The pandemic experience has profoundly changed the world of work: what do people demand and expect, how has working culture changed?

Even for those who, like me, had the privilege of being able to continue working during the pandemic, the impact was still very intense. We had to learn to work differently, with new systems and unfamiliar dynamics, and we were not ready. But changes, however disorienting, always teach us something and there is always something positive in learning. 
Today, undoubtedly, people's approach to work and their motivations for seeking a first job or changing jobs are different. The market is filled with more resourceful workers with excellent CVs and a strong desire to stand out. Smart working has arrived, habits have changed and probably what many considered a priority until recently, is no longer so. 
One new challenge for companies is managing the speed at which everything happens. The attraction and retention policies that we now have to redesign quickly to keep in line with this change can no longer be based only on financial aspects. Today's employees are looking for a welcoming environment, clear and well-defined trajectories for training and growth, flexibility and a fair work-life balance. They feel they can choose between many opportunities, and the principle of a permanent contract as a key element is gradually losing its importance. 
The propensity of people to change jobs more often is increasing, there is a growing focus on a company's values and the consistency of the company's choices with these values. 

What is your advice to those working or wanting to work in human resources?

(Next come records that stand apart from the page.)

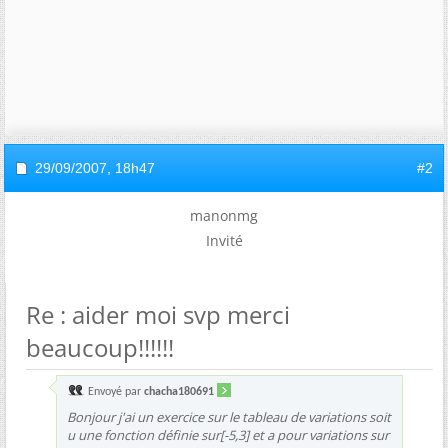
29/09/2007,
18h47
#2
manonmg
Invité
Re : aider moi svp merci
beaucoup!!!!!!
Envoyé par
chacha180691
Bonjour j'ai un exercice sur le tableau de variations soit
u une fonction définie sur[-5,3] et a pour variations sur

There are many different HR roles, and many cannot easily be compared in terms of competences, but there are certainly a few characteristics that I believe no HR person can do without.
Problem solving is key; many of the problems in the company will arrive sooner or later in one of the HR departments.
A piece of advice for those who want to work in human resources? You need to be able to communicate effectively with people, to be able to listen and sometimes to grasp what is not being said, to learn how to manage conflicts by trying to be proactive. 
A strong capacity for adaptability is absolutely essential, you need to get used to a market that is changing at lightning speed, and you need to have an innovative approach and a penchant for continuous training.
For those already in HR, my advice is to act as facilitators of change. The traditional way of doing our job can now be accelerated by digital platforms or automated by new tools such as artificial intelligence. At first  this can be perplexing, but we have to believe that technology is now one of the key levers for responding to people's current needs and improving their quality of working life.  

Do you have a message to share?

The world of work is constantly changing: different people of different ages and orientations working together to pursue common goals. We should help to create a new working environment that draws on established methods, but that is oriented towards change and innovation.